Your tasks:
1. In the 1902 news column, retype everything from "Forest Lake - E." down to "of the occasion.".
2. According to the 1902 news column, what was the score of the ball game the eight Lott brothers played against a nine from Rushboro and Retta?

(Source text begins)

September 05 1902/2002
Susquehanna - Joseph Taylor, Jr., the Susquehanna Stars crack [baseball] player, has returned to his home in Chicago. AND The Honesdale club was expected to play in Susquehanna to day, but it declined to come. Honesdale's club much prefers to play in its own dooryard.
Great Bend - Mrs. Bronk, an aged lady, is nearing the end of life's journey. AND Workmen are engaged in tearing down the steeple of the Methodist church, which was racked by the windstorm several weeks ago.
Retta (Auburn Twp.) - Under the auspices of the Young People's Society ice cream and other light refreshments will be served Saturday afternoon and evening, Sept. 6, at the residence of Griswold Carter. Among the attractions will be a ball game in the afternoon and music, recitations, etc., in the evening. In Auburn Center a very enjoyable reunion of the Lott family was held on the farm of Leander Lott, late Friday. Eight brothers were present and played a game of ball against a nine from Rushboro and Retta; the score was 23-6 in favor of the brothers.
Forest Lake - E. S. Lake is driving stage from Montrose to Friendsville.
Liberty Twp. - On Sat., Aug. 30th, the Luce family held their annual gathering at the home of S. W. Luce. Ninety-seven relatives and friends were present and enjoyed a social time; and at 12 o'clock, Ernest J. Fish and Miss Jennie Luce, daughter of S. W. Luce, were united in marriage in the presence of the assembled company by Elder W. C. Tilden. A bountiful dinner was served for all; the Lawsville Band, by their presence and delightful music, added much to the pleasure of the occasion.

(Source text ends)
(Provided information begins)

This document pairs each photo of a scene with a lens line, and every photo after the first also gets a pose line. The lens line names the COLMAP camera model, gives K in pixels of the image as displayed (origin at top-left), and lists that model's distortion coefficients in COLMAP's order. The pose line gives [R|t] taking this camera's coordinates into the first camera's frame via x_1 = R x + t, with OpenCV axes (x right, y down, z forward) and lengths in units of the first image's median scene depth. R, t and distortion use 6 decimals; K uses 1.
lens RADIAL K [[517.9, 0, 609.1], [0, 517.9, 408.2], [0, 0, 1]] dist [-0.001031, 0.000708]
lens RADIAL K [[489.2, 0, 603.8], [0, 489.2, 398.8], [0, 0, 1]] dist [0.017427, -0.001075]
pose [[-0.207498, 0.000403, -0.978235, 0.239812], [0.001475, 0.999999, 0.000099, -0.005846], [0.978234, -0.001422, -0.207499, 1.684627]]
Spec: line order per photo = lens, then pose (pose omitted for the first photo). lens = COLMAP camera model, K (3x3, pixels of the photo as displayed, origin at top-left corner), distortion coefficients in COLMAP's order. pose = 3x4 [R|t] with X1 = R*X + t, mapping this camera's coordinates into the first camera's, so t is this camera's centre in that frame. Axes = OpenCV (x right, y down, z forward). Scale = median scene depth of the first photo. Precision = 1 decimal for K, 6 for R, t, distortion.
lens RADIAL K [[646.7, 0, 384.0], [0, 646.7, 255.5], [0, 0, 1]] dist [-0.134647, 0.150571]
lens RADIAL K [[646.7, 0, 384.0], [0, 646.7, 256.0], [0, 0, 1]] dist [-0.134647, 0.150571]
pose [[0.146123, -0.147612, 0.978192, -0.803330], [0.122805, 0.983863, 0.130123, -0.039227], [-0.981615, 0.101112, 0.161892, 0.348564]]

(Provided information ends)

Solved problems:
1.
Forest Lake - E. S. Lake is driving stage from Montrose to Friendsville.
Liberty Twp. - On Sat., Aug. 30th, the Luce family held their annual gathering at the home of S. W. Luce. Ninety-seven relatives and friends were present and enjoyed a social time; and at 12 o'clock, Ernest J. Fish and Miss Jennie Luce, daughter of S. W. Luce, were united in marriage in the presence of the assembled company by Elder W. C. Tilden. A bountiful dinner was served for all; the Lawsville Band, by their presence and delightful music, added much to the pleasure of the occasion.

2. The score was 23-6 in favor of the brothers.